L’Observatoire des finances et de la gestion publiques locales (OFGL) a publié fin mai 2026 une étude intitulée « Cap sur les centres de santé gérés par les collectivités locales », ce modèle d’exercice collectif et pluriprofessionnel de la médecine reposant sur le salariat des professionnels exerçant dans le centre, y compris les professionnels de santé. Cette étude décrit ces structures, leurs particularités, ainsi que leurs enjeux financiers associés.
Des centres qui accueillent une population plutôt précarisée
En 2024, 225 collectivités locales portaient 324 centres de santé, principalement des communes, mais aussi des intercommunalités, des départements (20) voire des régions (3), par l’intermédiaire d’un groupement d’intérêt public (GIP) pour ces dernières. Les centres de santé sont historiquement implantés dans la première couronne parisienne. Ils y ont acquis une envergure très importante en termes de budget et d’effectif. Ce modèle n’est pas nouveau, mais les centres de santé connaissent un fort regain d’intérêt ces dernières années. Près de la moitié (47 %) des structures ont été ouvertes depuis 2020. Et de plus en plus de centres de taille plus modeste voient le jour dans les territoires ruraux. Un bon tiers (34,5 %) des centres gérés par les collectivités s’y situe désormais. Leurs caractéristiques en font un outil de lutte contre les déserts médicaux.
« La typologie des communes d’implantation des centres de santé gérés par les collectivités locales présente des territoires parfois antinomiques du point de vue de la densité, de la taille en nombre d’habitants et de l’âge de la population, mais ils ont comme points communs, a minima, une population plutôt précarisée et des difficultés d’accès aux soins », indique l’OFGL. De fait, le taux de pauvreté moyen est de 20 % dans les communes gérant un centre de santé, contre 14 % à l’échelle nationale, précise l’étude.
Des budgets modestes avec souvent un reste à charge pour les collectivités
En 2024, un centre de santé représentait un budget de fonctionnement médian de 675 500 euros. Cependant, pour un quart des collectivités, le budget par centre est supérieur à 1 184 000 euros. Pour les collectivités du bloc communal, une telle structure équivaut à 3,1 % de leur budget de fonctionnement global. Pour 10 % d’entre elles, notamment dans les territoires ruraux, ce poids dépasse les 21 %, « signe d’un service public structurant », souligne l’étude.
En intégrant le personnel administratif, la moitié des centres gérés par les collectivités comptent entre 4 agents en équivalents temps plein (ETP) et 12 agents ETP. La moyenne se situe à 12, mais elle est tirée par de grands centres en petite couronne francilienne, commente l’OFGL. Le nombre médian d’ETP pour l’ensemble des centres est de 7. Les médecins généralistes représentent 23 % des effectifs en ETP, les infirmiers près de 11 %, les assistants dentaires 6 % et les chirurgiens-dentistes 4 %.
En 2024, 60 % des collectivités ne couvraient pas leurs dépenses de fonctionnement avec les recettes issues des remboursements à l’acte ou des subventions versées par l’Assurance maladie dans le cadre de l’Accord national des centres de santé.
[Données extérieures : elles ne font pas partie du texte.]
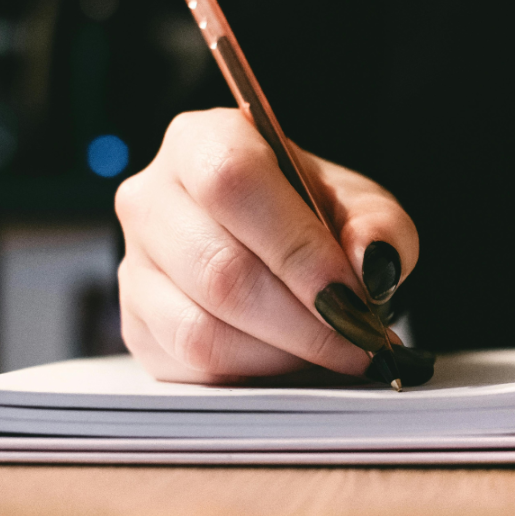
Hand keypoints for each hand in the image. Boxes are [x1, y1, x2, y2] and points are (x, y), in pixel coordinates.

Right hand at [116, 108, 417, 382]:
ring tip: (336, 352)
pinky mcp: (137, 325)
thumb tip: (371, 264)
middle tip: (362, 341)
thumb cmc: (318, 217)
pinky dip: (255, 373)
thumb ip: (380, 229)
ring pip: (201, 329)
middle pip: (220, 270)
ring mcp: (134, 265)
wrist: (282, 246)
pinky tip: (295, 360)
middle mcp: (151, 198)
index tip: (354, 295)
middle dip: (305, 321)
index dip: (296, 248)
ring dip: (283, 353)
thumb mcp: (364, 208)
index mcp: (203, 142)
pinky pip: (192, 365)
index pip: (232, 184)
Ces collectivités affichaient donc un reste à charge, représentant en moyenne 32 % des dépenses de fonctionnement des centres concernés, note l’étude. Ce reste à charge doit être comblé par les ressources propres des collectivités gestionnaires, éventuellement avec l’aide de subventions d’autres collectivités locales. En revanche, pour 40 % des collectivités, les recettes dépassaient le niveau des dépenses, de 16,5 % en moyenne. « Ces collectivités gèrent principalement de petits centres avec un poids important des médecins généralistes dans les effectifs. Les collectivités sans reste à charge ont donc plutôt moins d’agents, mais davantage de médecins généralistes en proportion », explique l’OFGL.
Le reste à charge a effectivement tendance à s’accroître à mesure que le centre s’agrandit et diversifie ses missions au-delà des consultations médicales généralistes. « C’est donc plutôt la diversification de l’offre de soins et le dimensionnement des politiques sociales et de prévention qui semblent être, le plus souvent, à l’origine de cette charge non couverte par les recettes traditionnelles dans les centres des collectivités avec reste à charge », avancent les auteurs de l’étude. Ces résultats concernent cependant l’année 2024 uniquement, alors qu’un nouvel accord national a été signé en 2025 pour améliorer la rémunération des missions des centres de santé, précise l’OFGL.